Les résultats placent le dulaglutide en tête sur plusieurs indicateurs cliniques essentiels. Les adolescents traités par la molécule ont affiché une réduction des fluctuations glycémiques, des baisses plus marquées de leur taux moyen de sucre dans le sang et un maintien prolongé dans la zone de glycémie saine. Contrairement au groupe sous insuline, ces patients n’ont pas subi de prise de poids notable, et des indices suggèrent même une réduction de la surcharge en fer.
Variantes génétiques et résistance au GLP-1
Malgré ces succès thérapeutiques auprès des populations vulnérables, l’efficacité des agonistes du GLP-1 ne fait pas l’unanimité biologique chez tous les patients.

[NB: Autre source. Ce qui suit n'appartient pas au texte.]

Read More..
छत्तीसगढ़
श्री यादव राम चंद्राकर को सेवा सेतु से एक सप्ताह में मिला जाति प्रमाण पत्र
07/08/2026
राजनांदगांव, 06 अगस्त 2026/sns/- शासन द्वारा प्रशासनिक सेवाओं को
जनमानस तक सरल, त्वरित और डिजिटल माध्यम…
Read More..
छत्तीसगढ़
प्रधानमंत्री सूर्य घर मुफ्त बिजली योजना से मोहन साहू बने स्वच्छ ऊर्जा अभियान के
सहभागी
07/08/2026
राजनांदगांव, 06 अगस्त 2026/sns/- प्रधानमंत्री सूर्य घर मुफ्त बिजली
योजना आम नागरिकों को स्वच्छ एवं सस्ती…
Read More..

Photo: StanfordEn étudiant des modèles murins dépourvus du gène PAM, les chercheurs ont observé une accélération de la vidange gastrique et une diminution de la réponse pancréatique et intestinale au traitement, s’apparentant à une résistance au GLP-1. Une méta-analyse portant sur trois essais cliniques et 1 119 participants a confirmé cette tendance chez l’humain : les porteurs de variants du gène PAM abaissent moins efficacement leur taux d’HbA1c après six mois de traitement par rapport aux non-porteurs.
Anna Gloyn a indiqué que ce qui était réellement frappant était de constater que la présence d’un variant n’avait aucun effet sur la réponse à d’autres types de médicaments contre le diabète, soulignant que cette résistance pharmacologique se restreint strictement aux molécules agissant sur les récepteurs du GLP-1, sans interférer avec l’efficacité des sulfonylurées, de la metformine ou des inhibiteurs de la DPP-4.
Perspectives thérapeutiques et prochaines étapes
La compréhension de ces mécanismes ouvre la voie à une personnalisation accrue des soins endocrinologiques. Tout comme la résistance à l’insuline a conduit à l’élaboration d’agents sensibilisants, les scientifiques envisagent le développement de formulations capables de contourner cette tolérance biologique. L’utilisation de molécules à action prolongée permet déjà, dans certains essais, d’atténuer l’impact de ces variations génétiques sur la réponse aux soins.
Pour le diabète induit par la thalassémie, les chercheurs soulignent la nécessité de mener des études multicentriques prospectives de plus grande envergure afin de valider ces conclusions sur le long terme et d’explorer les voies métaboliques sous-jacentes.